Job item> Copy out every line in the records below that contains the word "nhất".

Supplied entries>
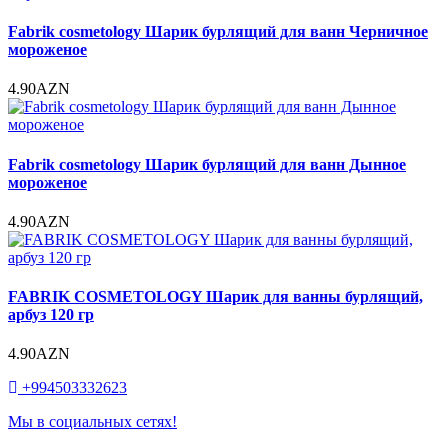
Fabrik cosmetology Шарик бурлящий для ванн Черничное
мороженое
4.90AZN
Fabrik cosmetology Шарик бурлящий для ванн Дынное
мороженое
4.90AZN
FABRIK COSMETOLOGY Шарик для ванны бурлящий,
арбуз 120 гр
4.90AZN
+994503332623
Мы в социальных сетях!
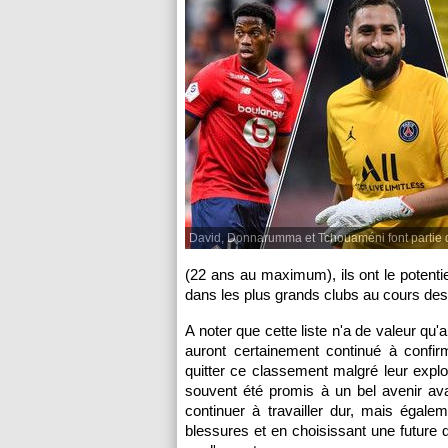
David, Donnarumma et Tchouaméni font partie d
(22 ans au maximum), ils ont le potentiel
dans les plus grands clubs au cours de
A noter que cette liste n'a de valeur qu'a
auront certainement continué à confirm
quitter ce classement malgré leur exp
souvent été promis à un bel avenir av
continuer à travailler dur, mais égal
blessures et en choisissant une future 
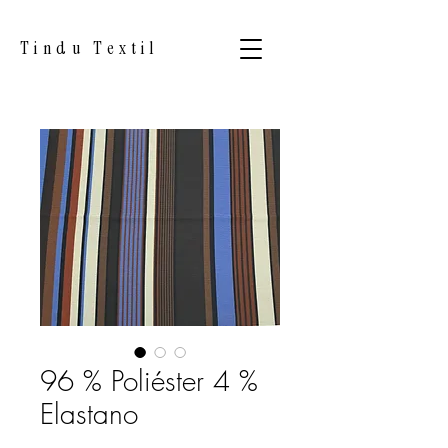
Tindu Textil
96 % Poliéster 4 %
Elastano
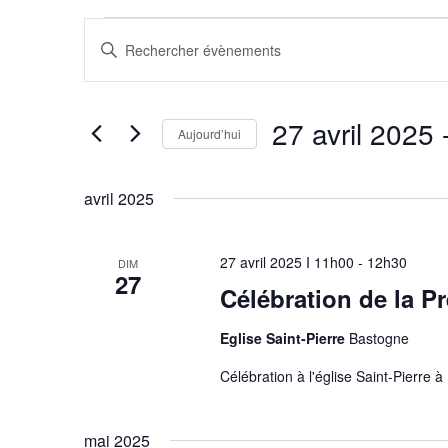
Évènements
Recherche
Saisir
et
mot-
navigation
clé.
de
Rechercher
27 avril 2025
 
vues
Évènements
Aujourd’hui
Évènements
par
Sélectionnez
mot-
une
avril 2025
clé.
date.
27 avril 2025 I 11h00
-
12h30
DIM
27
Célébration de la 
Eglise Saint-Pierre
Bastogne
Célébration à l'église Saint-Pierre 
mai 2025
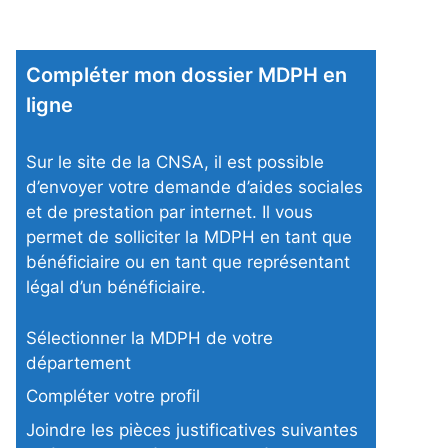
Compléter mon dossier MDPH en
ligne
Sur le site de la CNSA, il est possible
d’envoyer votre demande d’aides sociales
et de prestation par internet. Il vous
permet de solliciter la MDPH en tant que
bénéficiaire ou en tant que représentant
légal d’un bénéficiaire.
Sélectionner la MDPH de votre
département
Compléter votre profil
Joindre les pièces justificatives suivantes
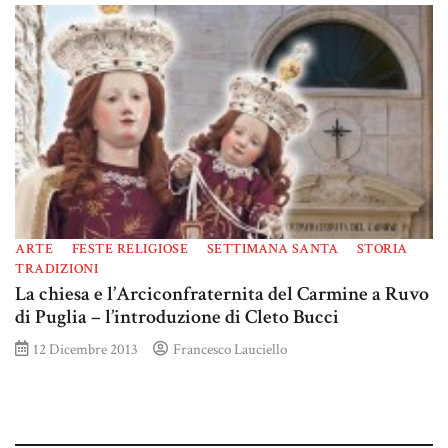
ARTE
FESTE RELIGIOSE
SETTIMANA SANTA
STORIA
TRADIZIONI
La chiesa e l’Arciconfraternita del Carmine a Ruvo
di Puglia – l’introduzione di Cleto Bucci
12 Dicembre 2013
Francesco Lauciello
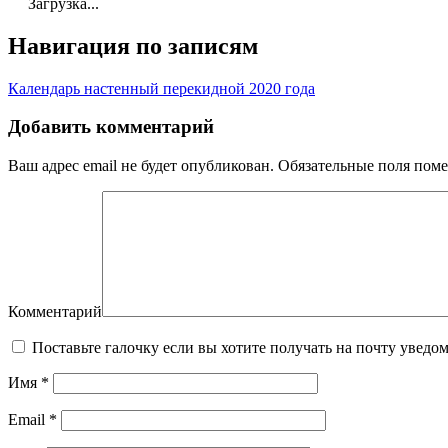
Загрузка...
Навигация по записям
Календарь настенный перекидной 2020 года
Добавить комментарий
Ваш адрес email не будет опубликован.
Обязательные поля пом
Комментарий
Поставьте галочку если вы хотите получать на почту уведо
Имя
*
Email
*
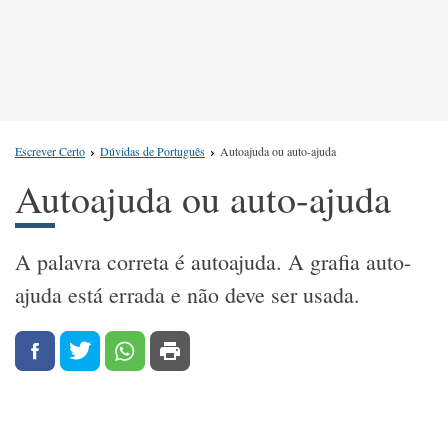
Escrever Certo
Dúvidas de Português
Autoajuda ou auto-ajuda
Autoajuda ou auto-ajuda
A palavra correta é autoajuda. A grafia auto-
ajuda está errada e não deve ser usada.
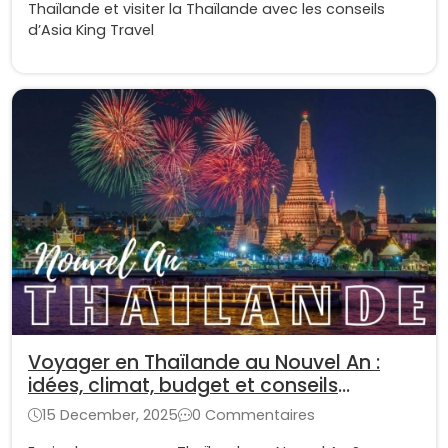
Thaïlande et visiter la Thaïlande avec les conseils
d’Asia King Travel
Voyager en Thaïlande au Nouvel An :
idées, climat, budget et conseils
pratiques
15 December, 2025
0 Commentaires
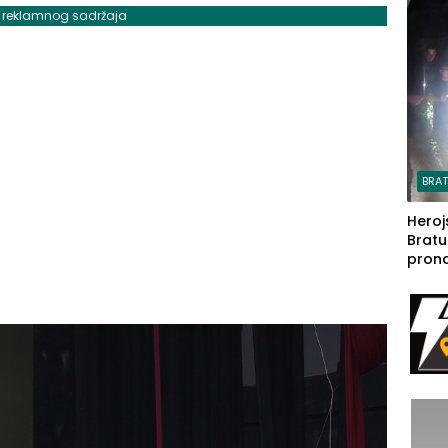
steča
j reklamnog sadržaja
BRA
Heroj
Bratu
pron
seda
a Iva
rodom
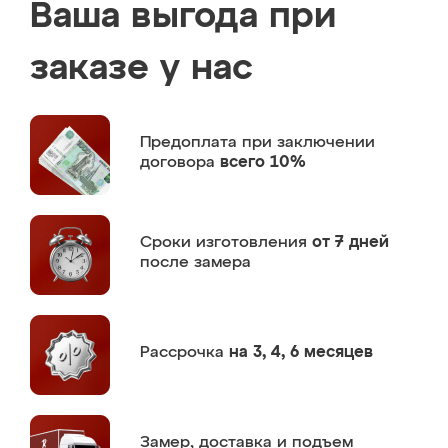
Ваша выгода при
заказе у нас
Предоплата
при заключении
договора
всего 10%
Сроки изготовления
от 7 дней
после замера
Рассрочка
на 3, 4, 6 месяцев
Замер,
доставка и подъем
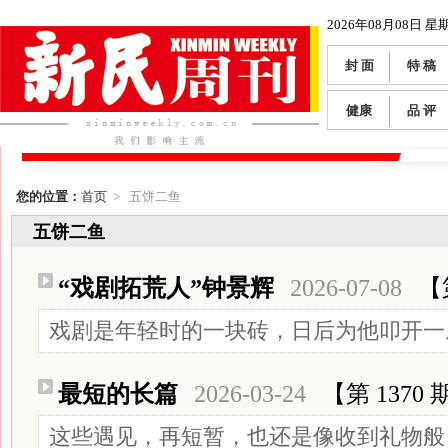
2026年08月08日 星
封 面
特 稿
健康
品 评
您的位置：
首页
> 五饼二鱼
五饼二鱼
“戏剧拓荒人”钟景辉
2026-07-08
【
戏剧是年轻时的一块砖，日后为他叩开一
最短的长篇
2026-03-24
【第 1370 
这些遇见，再短暂，也还是像收到礼物般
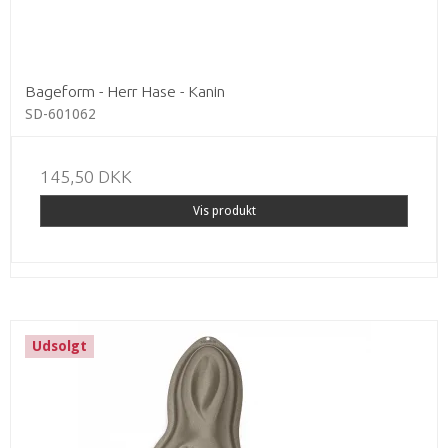
Bageform - Herr Hase - Kanin
SD-601062
145,50 DKK
Vis produkt
Udsolgt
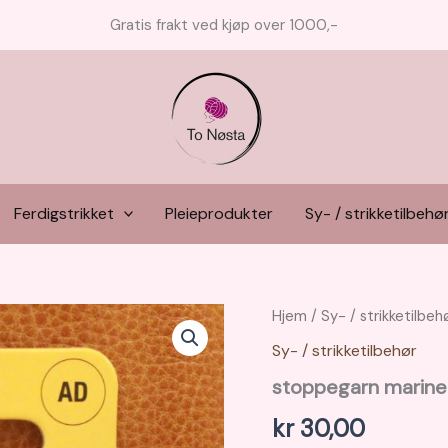
Gratis frakt ved kjøp over 1000,-
Ferdigstrikket
Pleieprodukter
Sy- / strikketilbehø
Hjem
/
Sy- / strikketilbeh
Sy- / strikketilbehør
stoppegarn marin
kr
30,00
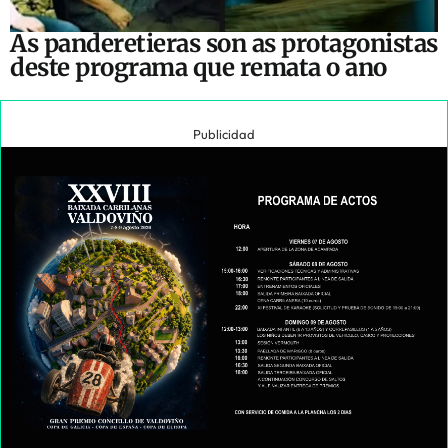
As panderetieras son as protagonistas
deste programa que remata o ano
Publicidad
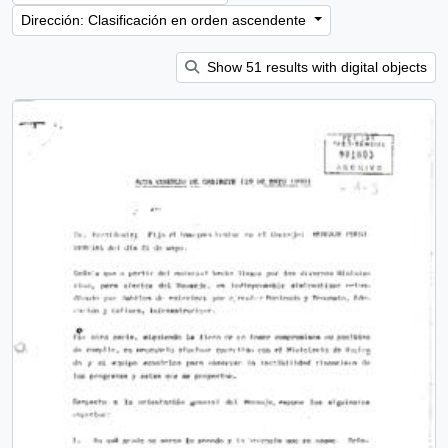
Dirección: Clasificación en orden ascendente
Show 51 results with digital objects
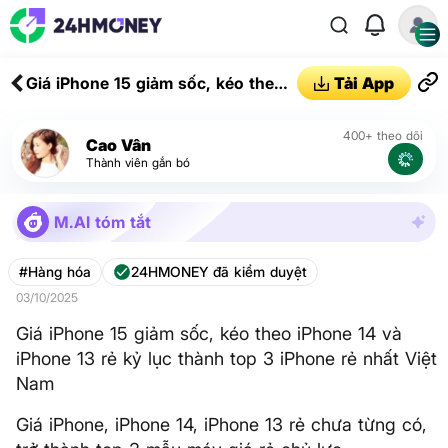
Giá iPhone 15 giảm sốc, kéo theo
Tải App
iPhone 14 và iPhone 13 rẻ kỷ lục
thành top 3 iPhone rẻ nhất Việt
400+ theo dõi
Cao Vân
Nam
Thành viên gắn bó
M.AI tóm tắt
#Hàng hóa
24HMONEY đã kiểm duyệt
03/10/2025
Giá iPhone 15 giảm sốc, kéo theo iPhone 14 và
iPhone 13 rẻ kỷ lục thành top 3 iPhone rẻ nhất Việt
Nam
Giá iPhone, iPhone 14, iPhone 13 rẻ chưa từng có,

Answer for this exercise>
thành top 3 iPhone rẻ nhất Việt
iPhone 13 rẻ kỷ lục thành top 3 iPhone rẻ nhất Việt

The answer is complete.